Prompt 1:
Answer these questions using the paper on asymmetric cluster chip multiprocessors below.
(a) By how much does the abstract say asymmetric multiprocessors can reduce power consumption while keeping similar performance?
(b) In the introduction, uniprocessor performance is proportional to what?
(c) What achieves the lowest execution time for serial phases?
Prompt 2: Resume the paper on asymmetric cluster chip multiprocessors below, starting right after its last sentence.

Page:

┌────────

# Performance, Power Efficiency and Scalability of Asymmetric Cluster Chip Multiprocessors<sup>1</sup>

Tomer Y. Morad†

Uri C. Weiser‡

Avinoam Kolodny†

Mateo Valero\*

Eduard Ayguadé\*

†Department of Electrical Engineering Technion, Haifa, Israel {tomerm@tx , kolodny@ee}.technion.ac.il ‡Intel Corporation Petach Tikva, Israel uri.weiser@intel.com \*Departament d'Arquitectura de Computadors Universitat Politècnica de Catalunya, Barcelona, Spain {mateo, eduard}@ac.upc.es

Abstract—This paper evaluates asymmetric cluster chip multiprocessor (ACCMP) architectures as a mechanism to achieve the highest performance for a given power budget. ACCMPs execute serial phases of multithreaded programs on large high-performance cores whereas parallel phases are executed on a mix of large and many small simple cores. Theoretical analysis reveals a performance upper bound for symmetric multiprocessors, which is surpassed by asymmetric configurations at certain power ranges. Our emulations show that asymmetric multiprocessors can reduce power consumption by more than two thirds with similar performance compared to symmetric multiprocessors.

Index Terms—ACCMP, Chip Multiprocessors, Power Efficiency.

#### I. INTRODUCTION

Achieving high performance within a given power envelope is a major concern for microprocessor architects. In the past, the constant decrease in feature sizes has enabled to increase uniprocessor performance by packing more transistors in the same die area. Nowadays, due to the complexity of current state of the art microprocessors, a large increase in power and area results in only small performance improvements. Empirical evidence suggests that the performance of uniprocessors is proportional to the square root of their area [12],[5]. These trends favor the use of Chip Multi Processors (CMP) [8].

Software applications contain serial phases as well as parallel phases. The lowest execution time for the serial phases is achieved by the highest performance uniprocessor available, since the serial phases can be executed on one processor only. On the other hand, parallel phases can be executed on numerous processors in parallel. Therefore, the lowest execution time for the parallel phases is achieved by executing them on many simple processors that consume less energy per instruction (EPI) [7]. We claim that a choice of symmetric cores is suboptimal due to the contradicting requirements of the serial and parallel phases within the same application.

└────────

Items in a dataset
┌────────

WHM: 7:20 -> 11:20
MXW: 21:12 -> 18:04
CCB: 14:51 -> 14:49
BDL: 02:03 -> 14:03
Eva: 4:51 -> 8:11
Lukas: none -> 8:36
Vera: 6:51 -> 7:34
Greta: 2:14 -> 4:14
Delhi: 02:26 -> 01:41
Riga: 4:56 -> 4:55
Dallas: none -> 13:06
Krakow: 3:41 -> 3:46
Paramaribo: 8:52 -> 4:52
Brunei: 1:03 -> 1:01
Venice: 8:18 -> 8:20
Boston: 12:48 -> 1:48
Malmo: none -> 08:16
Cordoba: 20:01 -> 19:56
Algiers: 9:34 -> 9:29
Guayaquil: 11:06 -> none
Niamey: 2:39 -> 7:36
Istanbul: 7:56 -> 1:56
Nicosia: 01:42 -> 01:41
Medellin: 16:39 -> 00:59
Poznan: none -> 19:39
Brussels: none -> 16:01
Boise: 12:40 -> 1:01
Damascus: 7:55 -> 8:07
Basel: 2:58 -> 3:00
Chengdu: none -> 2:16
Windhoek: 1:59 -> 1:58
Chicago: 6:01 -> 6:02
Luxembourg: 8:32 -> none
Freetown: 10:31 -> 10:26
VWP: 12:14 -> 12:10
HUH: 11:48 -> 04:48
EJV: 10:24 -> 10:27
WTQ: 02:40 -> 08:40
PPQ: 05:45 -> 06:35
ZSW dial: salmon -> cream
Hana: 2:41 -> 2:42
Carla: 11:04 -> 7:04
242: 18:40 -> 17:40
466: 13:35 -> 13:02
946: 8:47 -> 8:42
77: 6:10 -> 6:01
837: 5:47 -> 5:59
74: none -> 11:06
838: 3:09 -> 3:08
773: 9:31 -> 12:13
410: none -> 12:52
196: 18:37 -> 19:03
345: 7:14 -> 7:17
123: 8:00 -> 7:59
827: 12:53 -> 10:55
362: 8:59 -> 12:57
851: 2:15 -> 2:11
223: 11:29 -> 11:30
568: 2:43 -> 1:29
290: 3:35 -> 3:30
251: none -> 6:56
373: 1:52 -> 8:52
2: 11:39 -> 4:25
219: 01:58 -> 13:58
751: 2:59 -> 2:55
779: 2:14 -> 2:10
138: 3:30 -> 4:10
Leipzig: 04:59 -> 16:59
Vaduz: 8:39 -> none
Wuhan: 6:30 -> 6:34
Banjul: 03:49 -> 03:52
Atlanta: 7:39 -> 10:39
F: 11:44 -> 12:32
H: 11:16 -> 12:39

└────────

Written response 1:
(a) By more than two thirds.
(b) The square root of their area.
(c) The highest performance uniprocessor available.

Written response 2:
We propose placing clusters of different cores on a single die. All of the cores within the Asymmetric Cluster Chip

Manuscript received: 27 Apr. 2005. Manuscript accepted: 14 July 2005. Final manuscript received: 22 July 2005.

Multi-Processor (ACCMP) share the same instruction set architecture and memory address space in order to let threads migrate from core to core. The larger and faster cores will execute single-threaded programs and the serial phases of multithreaded programs for high EPI, whereas the smaller and slower cores will execute the parallel phases for lower EPI. In the general case, ACCMPs will include clusters of different cores, since numerous multithreaded applications with varying parallelism execute in parallel. An example of an ACCMP with three clusters is shown in Fig. 1.



Fig. 1. An ACCMP floorplan with 22 general-purpose cores. On the left is a cluster of large high performance cores that consume high EPI. On the right are two clusters of smaller cores that consume less EPI.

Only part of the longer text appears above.